The Dot-Com Governance Model

Every great business has a despot at the top of the org chart. This could be the founding entrepreneur, the rainmaker who becomes his business' image, or a great CEO. Yet, there's an inherent conflict between the way a good businessperson looks at the world, and the way the Internet must be governed, which is by consensus. Politicians see the Internet as a collection of businesses, not a vast collective that must be brought to consensus.

Yesterday I mentioned the idea that consensus rules the Net. It’s not enough to get a majority behind a law because unless the vast majority accepts the idea behind the law (as well as the law itself), you can’t enforce it.

There’s something very much like a marketplace in this. To have transparency and liquidity, everything within the market must be visible, and no one should be immune from the market’s reverses. When you trade a share on the NYSE or NASDAQ, you are assured that everything material to your purchase is public knowledge (that’s transparency), and there will be a ready supply of sellers or buyers (that’s liquidity).

But there’s another style of governance brought to the Internet by all good dot-coms: the controlled dictatorship.

If I’ve learned one great truth in covering business for 22 years, it’s that every great business has a despot at the top of the org chart. This could be the founding entrepreneur, the rainmaker who becomes his business’ image, or a great CEO.

Government by committee just doesn’t work in business. Someone has to be in charge. And that person must have an extraordinary feel for the market, as well as a willingness to act on that feel in order to succeed.

The best entrepreneurs understand the fulcrum on which their entire industry balances, and they direct all their corporate energies toward capturing it. For Bill Gates, it was the operating system, the software at the base of all other software. For Jeff Bezos, it’s fulfillment and delivery; he has placed all the capital Wall Street threw at him toward building systems that move massive numbers of orders to individual households.

This is why neither democracy nor consensus can run a winning corporation. To have a chance of success, a leader’s vision must be followed through good times and bad. These are pretty bad times at Amazon.com but there can be no turning back. A revolt by the board or investors would leave Amazon shareholders with no vision at all. So the high wire act will continue, as it should.

We have boards and other checks on entrepreneurs because despotism can also be a cover for knavery. If there was no vision, or if the vision was flawed, you get charts like that of Dr. Koop. So investors are told not to trust any corporate despot too much, to spread their money around to different kinds of businesses, even to different kinds of financial instruments.

That’s not the way business works. Internet businesses work on Mark Twain’s old maxim, “Put all your eggs in one basket and watch that basket.”

I mention all this today because there’s an inherent conflict between the way a good businessperson looks at the world, and the way the Internet must be governed. Despotism and consensus are completely different things, managing each takes completely different skill sets.

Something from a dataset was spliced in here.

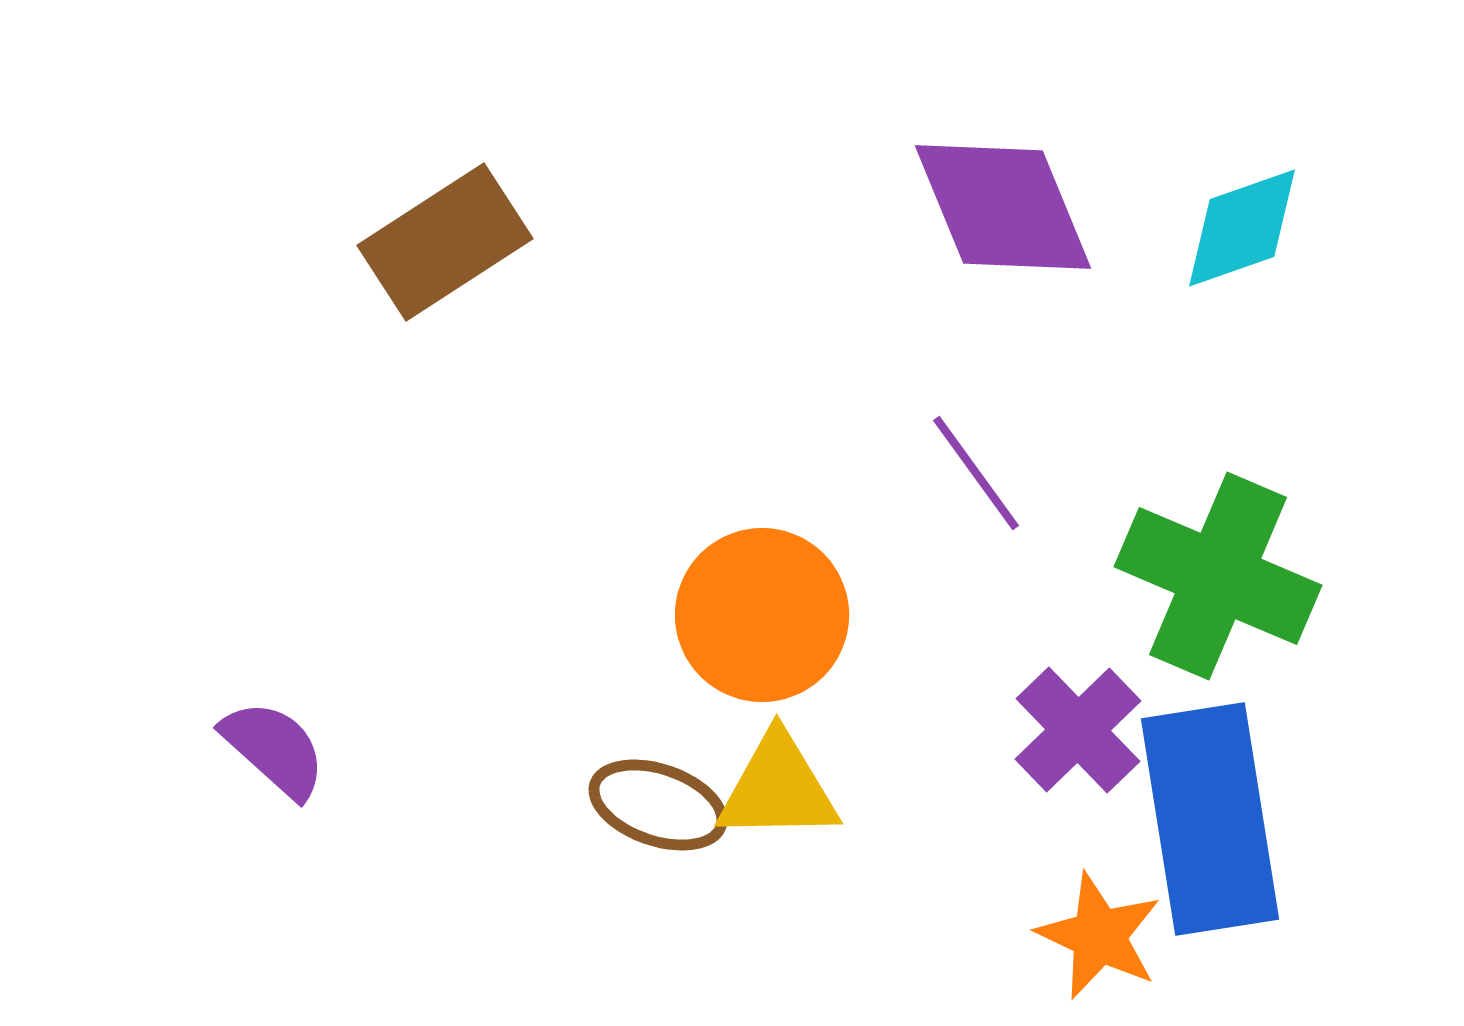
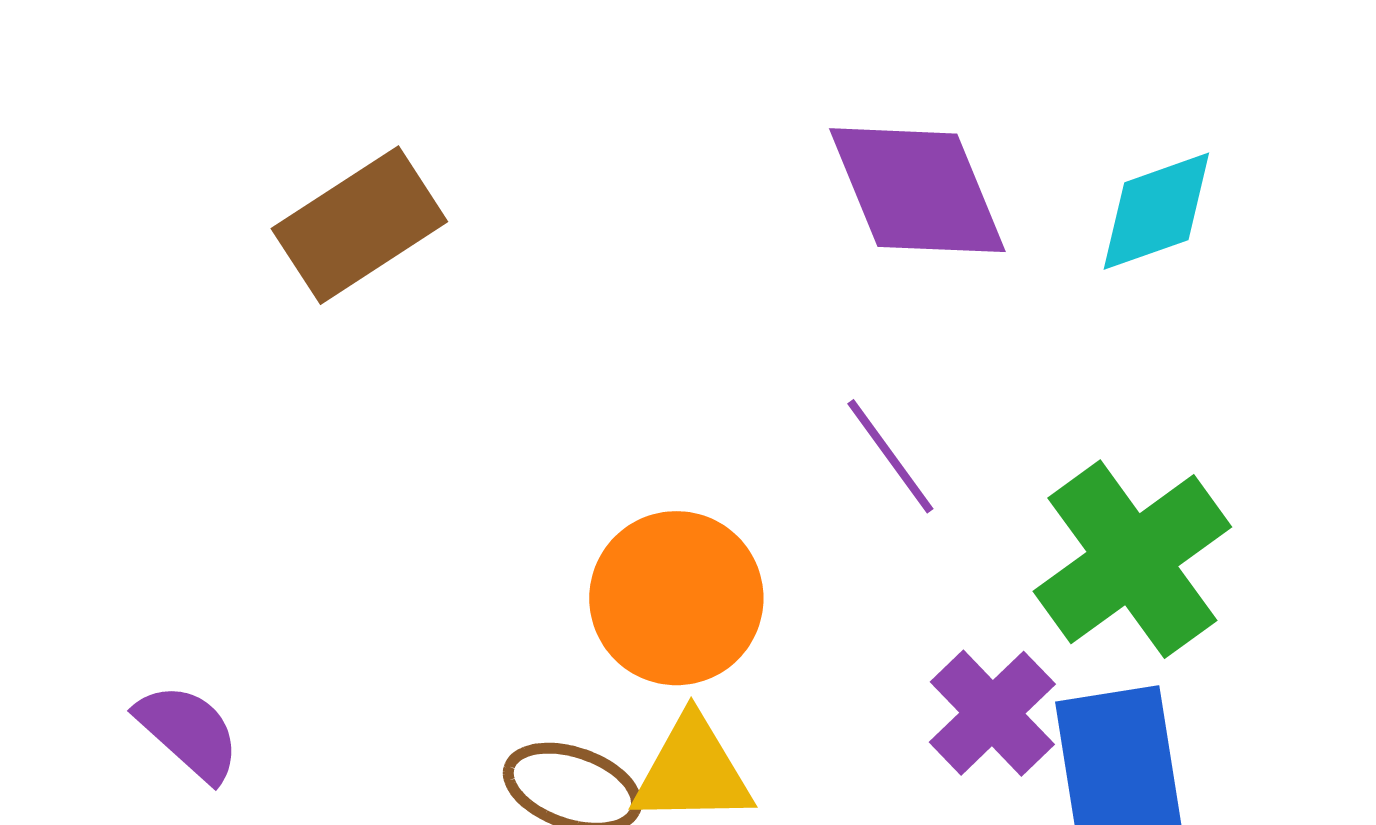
green cross: (1218, 576) -> (1132, 559), turned 31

To manage consensus you need the skills of a diplomat, the willingness to compromise, and an ego that accepts defeat. Managing a business takes vision, drive, and an insistence on having things your own way.

Yet when politicians look at the Internet, they mainly see a collection of businesses, not a vast collective that must be brought to consensus. That’s probably why politicians don’t get the Net, and why they won’t during the current electoral cycle.